In re Aubree Phillips case, 09-28759 April 12, 2012
The debtor filed a motion to reinstate her bankruptcy in order to administer a previously undisclosed asset, a state court employment discrimination claim. The state court defendant sought to oppose the motion to reinstate the bankruptcy case. The court held that the state court defendant was not a party in interest and did not have standing to object to the motion to reinstate the case. The court determined that the state court defendant did not have a legally protected interest that the debtor sought to affect through the bankruptcy and would not be subject to an injury in fact upon the reopening of the case. The court examined the merits of the debtor’s motion to reinstate and acknowledged that the failure to disclose the claim in bad faith in the bankruptcy petition might result in judicial estoppel of the state court action, but nonetheless declined to deny reopening the bankruptcy. Other remedies were available to prevent the debtor from benefitting from a claim not disclosed in bad faith, and any bad faith of the debtor should not preclude creditors from a potential recovery.
In re Daniel and Maureen Maloney case 11-40584 April 16, 2012
The debtors moved to voluntarily dismiss their Chapter 7 case and the trustee opposes dismissal as an attempt by the debtors to avoid the liquidation of a significant asset of the estate. The court determined that the debtors acted in good faith in filing their petition, notwithstanding the errors made by debtors’ counsel in failing to properly characterize the nature of the asset held by the debtors and failing to identify certain preferential payments. The court also determined that the creditors would be prejudiced by a dismissal because there was no reasonable prospect of a repayment to creditors if the case was dismissed. Balancing the likely effect of dismissal or non-dismissal on both the debtors and the creditors, the court granted the debtors’ motion to dismiss subject to satisfaction of the trustee’s administrative expenses. The court concluded that the consequences of non-dismissal would be catastrophic for the debtors. A dismissal would also deprive the creditors of approximately a 15.5% recovery. The court also considered that this was the debtors’ first bankruptcy filing; there were no prepetition collection efforts by the creditors, and the creditors will be returned to the same collection opportunities they had before the petition was filed.
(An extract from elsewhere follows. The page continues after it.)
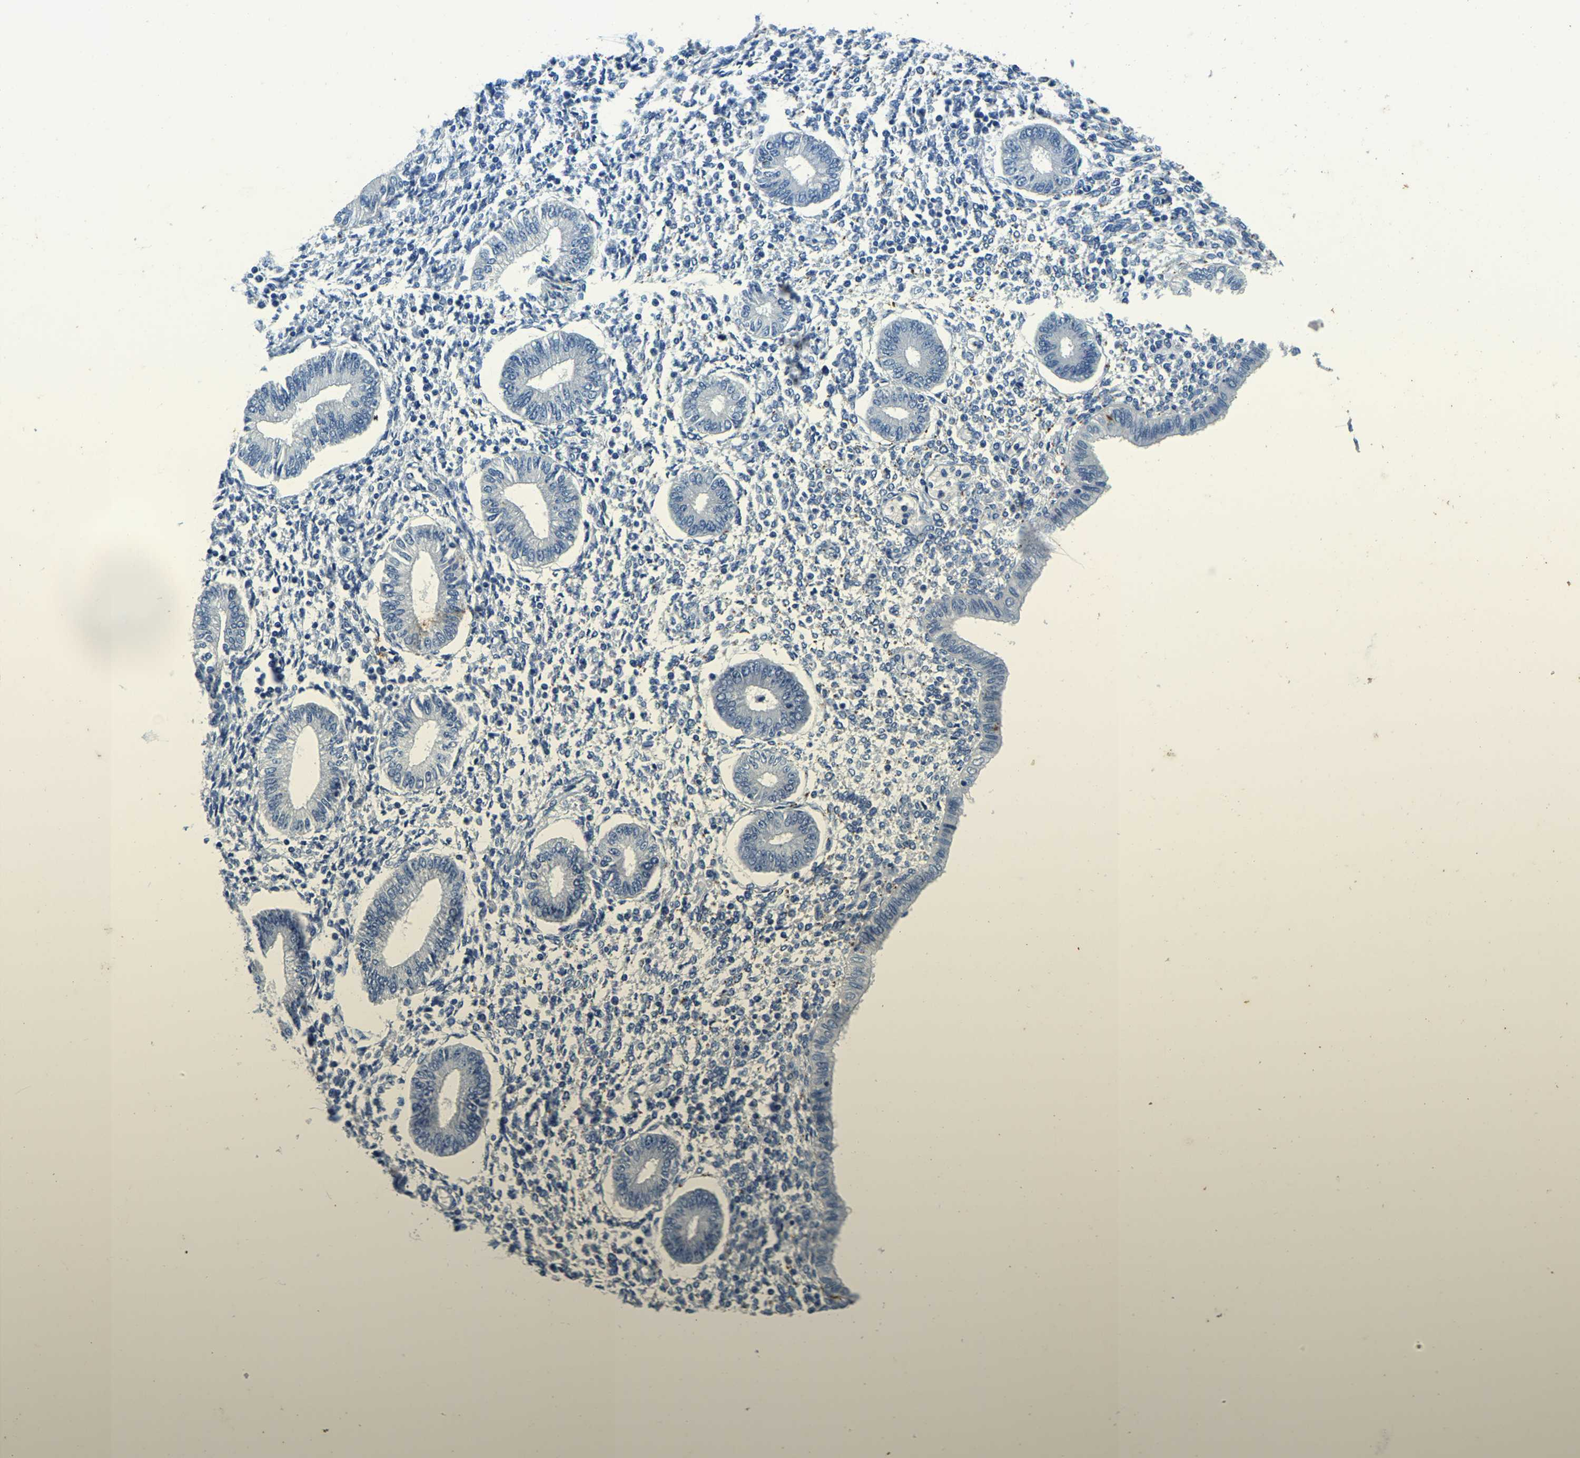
{"staining": {"intensity": "negative", "quantity": "none", "location": "none"}, "tissue": "endometrium", "cell_type": "Cells in endometrial stroma", "image_type": "normal", "snomed": [{"axis": "morphology", "description": "Normal tissue, NOS"}, {"axis": "topography", "description": "Endometrium"}], "caption": "An IHC histopathology image of unremarkable endometrium is shown. There is no staining in cells in endometrial stroma of endometrium.", "gene": "UBN2", "patient": {"sex": "female", "age": 50}}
Dismissal of the case would not occasion any reordering of priorities.
In re James and Jacqueline Tarby case 11-32886 April 20, 2012
The debtors sought to modify the classification of a tax claim held by the New Jersey Division of Taxation from a priority claim to a general unsecured claim. The debtors asserted that the income tax obligation at issue was due over three years prior to the filing of their current bankruptcy case, making the tax debt ineligible for priority status under 11 U.S.C. § 507(a)(8)(A)(i). The Division claimed that the automatic stay that was in place during the debtors’ previous bankruptcy filing stayed their opportunity to collect, thus extending the look back period pursuant to the hanging paragraph in § 507(a)(8). The court concluded that property of the estate retains its status as such, even through confirmation of the debtor’s Chapter 13 plan, until dismissal, closure or conversion of the case, as provided in § 1306(a), denying the debtors’ motion.
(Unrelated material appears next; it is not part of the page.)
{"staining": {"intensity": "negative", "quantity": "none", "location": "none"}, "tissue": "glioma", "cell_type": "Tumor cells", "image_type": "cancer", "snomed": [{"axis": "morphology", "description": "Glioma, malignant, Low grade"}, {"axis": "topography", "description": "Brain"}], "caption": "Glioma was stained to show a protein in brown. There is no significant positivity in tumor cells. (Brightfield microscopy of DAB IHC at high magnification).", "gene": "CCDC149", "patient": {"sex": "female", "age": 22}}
In re Ricchi v. American Home Mortgage, Case No. 09-45062, Adv. No. 11-1144, May 17, 2012
The debtors' home was subject to four mortgages. The debtors refinanced the first two mortgages and the third mortgagee agreed to be subordinated to the refinancing lender. The title insurance commitment letter, however, failed to disclose the existence of the fourth mortgage on the property. The fourth mortgagee commenced foreclosure proceedings and the homeowners filed for Chapter 13 protection. In this adversary complaint, the debtors challenged the extent, validity and priority of the competing mortgages, and sought a default judgment against the title insurer. The fourth mortgagee claimed that its debt was nondischargeable. The court applied the doctrine of equitable subrogation to subrogate the refinancing lender’s mortgage to the positions held by the senior mortgagees before their loans were satisfied from the proceeds of the loan. As to the title insurer, because the proceeding did not arise in or under the bankruptcy case, and was not related to the bankruptcy, the court determined that it lacked subject matter jurisdiction over the matter. The causes of action against the title insurer were dismissed without prejudice and the court found no basis to bar the discharge of certain claims asserted against the debtors.
In the Matter of Tracy L. Purington, Debtor, Case No. 11-11617; Filomena Boccella v. Tracy L. Purington, Adv. No. 11-1757. The filed date is 5/29/12
The plaintiff brought an action against the debtor alleging that the debtor had committed fraud and theft by deception with respect to a contract to perform renovations on the plaintiff’s home. The original adversary cover sheet captioned the matter as an objection to the debtor’s overall discharge under 11 U.S.C. § 727, even though the plaintiff’s allegations and objections to the debtor’s ability to discharge her claim were more in line with a quest for nondischargeability of the debt alleged to be due to the plaintiff under section 523. On the eve of trial, the plaintiff sought to amend her complaint to include several newly asserted causes of action. The court permitted the amendment that conformed the complaint to the plaintiff’s actual allegations with respect to section 523, but denied all other amendments as unduly prejudicial. As a threshold matter, the court determined that a prepetition unconfirmed arbitration award against the debtor was not entitled to preclusive effect. On the specific elements under section 523, the court concluded that poor workmanship did not qualify as a misrepresentation, but that the debtor had otherwise materially misrepresented herself and her company to the plaintiff. The court also concluded that the debtor knew that her representations to the plaintiff about her qualifications and her established capacity to do the work were false; however, because the element of intent to deceive the plaintiff by the debtor had not been established, the relief sought by the plaintiff was denied.
The Chapter 7 trustee moved to disgorge payments previously made in the ordinary course to a property management company, which had been hired by the trustee to manage apartment complexes owned by the debtor, in order to achieve a pro rata distribution to administrative creditors. The court decided that § 549(a)(2)(B) proscribed disgorgement of payments made in the ordinary course pursuant to § 363(c)(1). In addition, the court determined that the property management company did not need to be retained pursuant to § 327 and that the equities of the case would not allow the trustee, who had made the payments in the ordinary course, to now assert that these were not ordinary course payments. The trustee’s motion was denied.
The debtors’ motion to expunge the proof of claim filed by a post-petition assignee of credit card debt, eCAST Settlement Corporation, was denied. The debtors did not dispute the validity of the underlying debt, but instead challenged the assignee’s standing to file a proof of claim in place of the original creditor, contending that the documentation provided regarding the assignment was insufficient under the Bankruptcy Code and the applicable Rules of Bankruptcy Procedure, and that the assignment did not comply with state law noticing requirements. The court determined that the proof of claim, as amended, was enforceable under New Jersey law and that there was sufficient evidentiary support for the assignment.